CS 315: Principles of Database Systems

Units: 3-0-0-9
Pre-requisites: ESC101, CS210, CS330

Course Contents:

  1. Introduction: Database applications, purpose, accessing and modifying databases, need for transactions, architecture - users and administrators, data mining, information retrieval. iRelational Databases: relational model, database schema, keys, relational query languages, algebra, tuple and domain calculus example queries, (optional: equivalence of relational calculus and relational algebra).

  2. SQL: Data definition, basic SQL query structure, set operations, nested subqueries, aggregation, null values, database modification, join expressions, views.

  3. Database Design: E-R model, E-R diagram, reduction to relational schema, E-R design issues, database integrity, specifying integrity constraints in SQL: unique columns, foreign key, triggers.

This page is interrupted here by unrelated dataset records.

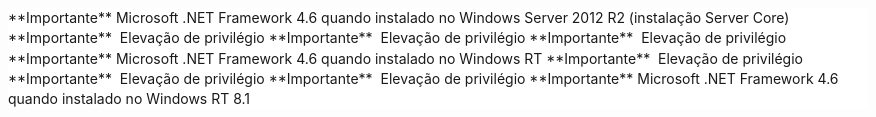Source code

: </td>
<td style="border:1px solid black;">
**Importante**

</td>
</tr>
<tr>
<td style="border:1px solid black;">
Microsoft .NET Framework 4.6 quando instalado no Windows Server 2012 R2 (instalação Server Core)

</td>
<td style="border:1px solid black;">
**Importante**   
Elevação de privilégio

</td>
<td style="border:1px solid black;">
**Importante**   
Elevação de privilégio

</td>
<td style="border:1px solid black;">
**Importante**   
Elevação de privilégio

</td>
<td style="border:1px solid black;">
**Importante**

</td>
</tr>
<tr>
<td style="border:1px solid black;">
Microsoft .NET Framework 4.6 quando instalado no Windows RT

</td>
<td style="border:1px solid black;">
**Importante**   
Elevação de privilégio

</td>
<td style="border:1px solid black;">
**Importante**   
Elevação de privilégio

</td>
<td style="border:1px solid black;">
**Importante**   
Elevação de privilégio

</td>
<td style="border:1px solid black;">
**Importante**

</td>
</tr>
<tr>
<td style="border:1px solid black;">
Microsoft .NET Framework 4.6 quando instalado no Windows RT 8.1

  4. Relational Database Design: features of good design, Functional Dependency theory, decomposition using functional dependency and normal forms, algorithms for decomposition, normal forms, (optional: multi-valued dependency and 4th normal form).

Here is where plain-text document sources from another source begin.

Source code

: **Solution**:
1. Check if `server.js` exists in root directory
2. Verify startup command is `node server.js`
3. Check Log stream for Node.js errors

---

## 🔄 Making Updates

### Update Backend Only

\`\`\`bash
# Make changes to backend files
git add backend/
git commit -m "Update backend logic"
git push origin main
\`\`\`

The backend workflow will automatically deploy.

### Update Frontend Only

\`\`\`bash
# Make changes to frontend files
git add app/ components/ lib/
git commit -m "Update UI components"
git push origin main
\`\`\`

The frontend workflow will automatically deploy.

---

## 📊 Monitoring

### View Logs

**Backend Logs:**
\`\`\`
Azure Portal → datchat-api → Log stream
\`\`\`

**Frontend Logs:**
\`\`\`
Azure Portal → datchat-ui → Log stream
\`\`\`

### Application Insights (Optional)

  5. Storage and File structure: Overview of secondary storage, RAID and flash storage. Storing tables: row-wise, column database, database buffer. Indexing: concepts, clustered and non-clustered indices, B+-tree indices, multiple key access, hashed files, linear hash files, bitmap indices, Index definition in SQL, ++R-trees.

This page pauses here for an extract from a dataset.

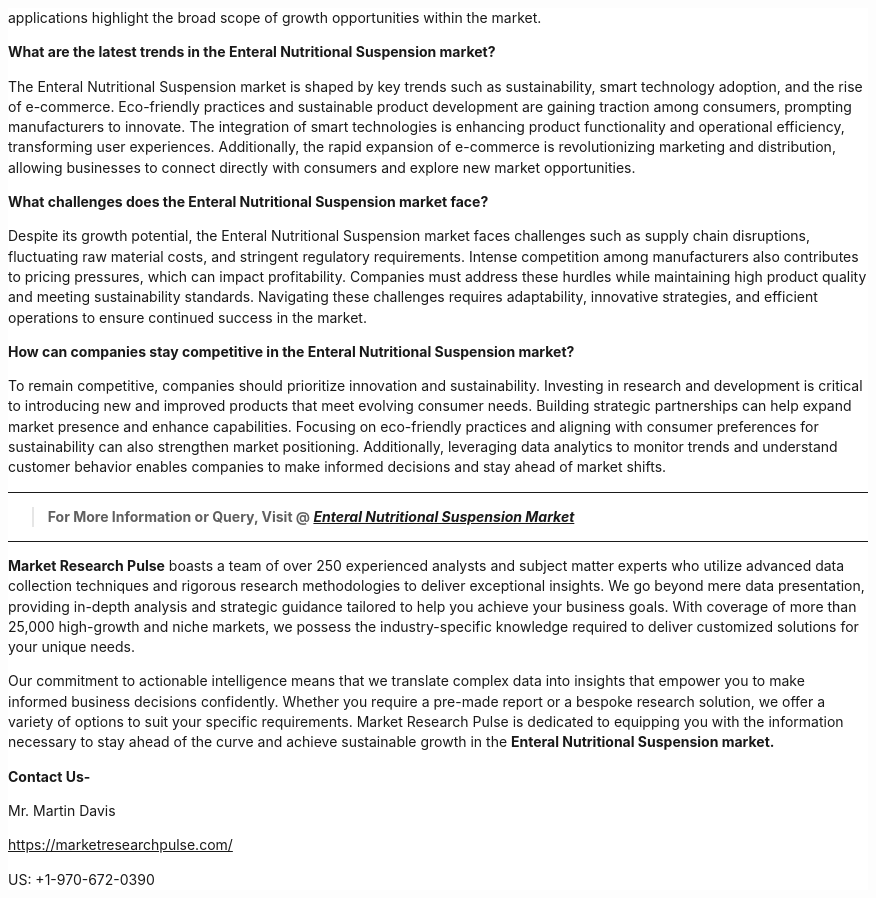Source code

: applications highlight the broad scope of growth opportunities within the market.</p><p><strong>What are the latest trends in the Enteral Nutritional Suspension market?</strong></p><p>The Enteral Nutritional Suspension market is shaped by key trends such as sustainability, smart technology adoption, and the rise of e-commerce. Eco-friendly practices and sustainable product development are gaining traction among consumers, prompting manufacturers to innovate. The integration of smart technologies is enhancing product functionality and operational efficiency, transforming user experiences. Additionally, the rapid expansion of e-commerce is revolutionizing marketing and distribution, allowing businesses to connect directly with consumers and explore new market opportunities.</p><p><strong>What challenges does the Enteral Nutritional Suspension market face?</strong></p><p>Despite its growth potential, the Enteral Nutritional Suspension market faces challenges such as supply chain disruptions, fluctuating raw material costs, and stringent regulatory requirements. Intense competition among manufacturers also contributes to pricing pressures, which can impact profitability. Companies must address these hurdles while maintaining high product quality and meeting sustainability standards. Navigating these challenges requires adaptability, innovative strategies, and efficient operations to ensure continued success in the market.</p><p><strong>How can companies stay competitive in the Enteral Nutritional Suspension market?</strong></p><p>To remain competitive, companies should prioritize innovation and sustainability. Investing in research and development is critical to introducing new and improved products that meet evolving consumer needs. Building strategic partnerships can help expand market presence and enhance capabilities. Focusing on eco-friendly practices and aligning with consumer preferences for sustainability can also strengthen market positioning. Additionally, leveraging data analytics to monitor trends and understand customer behavior enables companies to make informed decisions and stay ahead of market shifts.</p><hr /><blockquote><p><strong>For More Information or Query, Visit @&nbsp;<em><a href="https://marketresearchpulse.com/report/130021/enteral-nutritional-suspension-market?utm_source=Linkedin&utm_medium=028">Enteral Nutritional Suspension Market</a></em></strong></p></blockquote><hr /><p><strong>Market Research Pulse</strong> boasts a team of over 250 experienced analysts and subject matter experts who utilize advanced data collection techniques and rigorous research methodologies to deliver exceptional insights. We go beyond mere data presentation, providing in-depth analysis and strategic guidance tailored to help you achieve your business goals. With coverage of more than 25,000 high-growth and niche markets, we possess the industry-specific knowledge required to deliver customized solutions for your unique needs.</p><p>Our commitment to actionable intelligence means that we translate complex data into insights that empower you to make informed business decisions confidently. Whether you require a pre-made report or a bespoke research solution, we offer a variety of options to suit your specific requirements. Market Research Pulse is dedicated to equipping you with the information necessary to stay ahead of the curve and achieve sustainable growth in the <strong>Enteral Nutritional Suspension market.</strong></p><p><strong>Contact Us-</strong></p><p>Mr. Martin Davis</p><p>https://marketresearchpulse.com/</p><p>US: +1-970-672-0390</p>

  6. Query Processing: Overview, measures of query cost, selection, sorting, join processing algorithms-nested loops, merge-sort, hash join, aggregation.

  7. Query Optimization: purpose, transformation of relational expressions, estimating cost and statistics of expression, choosing evaluation plans, linear and bushy plans, dynamic programming algorithms.

  8. Transactions: Concept and purpose, ACID properties and their necessity, transactions in SQL. Problems with full isolation and levels of isolation.

  9. Concurrency Control: lock-based protocols, 2-phase locking, deadlock handling, multiple granularity, timestamp based protocols, index locking, (optional: validation protocols, multi-version protocols, snap shot isolation, predicate locking, concurrency control for index structures).

  10. Recovery: Failures and their classification, recovery and atomicity, recovery algorithms, Undo-Redo with write ahead logging, no Undo no Redo and other combinations, buffer management, (optional: ARIES recovery).

Optional/Advanced topics below covered at the discretion of instructor

  1. Parallel Databases: Avenues for parallelism: I/O parallelism, interquery, inter-query and intra operation parallelism, databases for multi-core machines.

  2. Distributed Databases: Distributed data storage, distributed transactions, commit protocols, concurrency control in distributed databases, heterogeneous and cloud-based databases.

  3. Data Mining: Decision Support Systems, data warehousing, mining, classification, association rules, clustering

  4. Information Retrieval: relevance ranking using terms and hyperlinks,page rank, indexing of documents, measuring retrieval effectiveness.

  5. XML and semi-structured data: necessity, XML document schema, querying: XPath and XQuery languages, applications.

Books and References:

  1. H Garcia-Molina, JD Ullman and Widom, Database Systems: The Complete Book,2nd Ed., Prentice-Hall, 2008.
  2. A Silberschatz, H Korth and S Sudarshan, Database System Concepts, 6th Ed., McGraw-Hill, 2010.
  3. R Elmasri, S Navathe, Fundamentals of Database Systems, 6th edition, Addison-Wesley, 2010.
  4. R Ramakrishnan, J Gehrke, Database Management Systems, 3rd Ed., McGraw-Hill, 2002.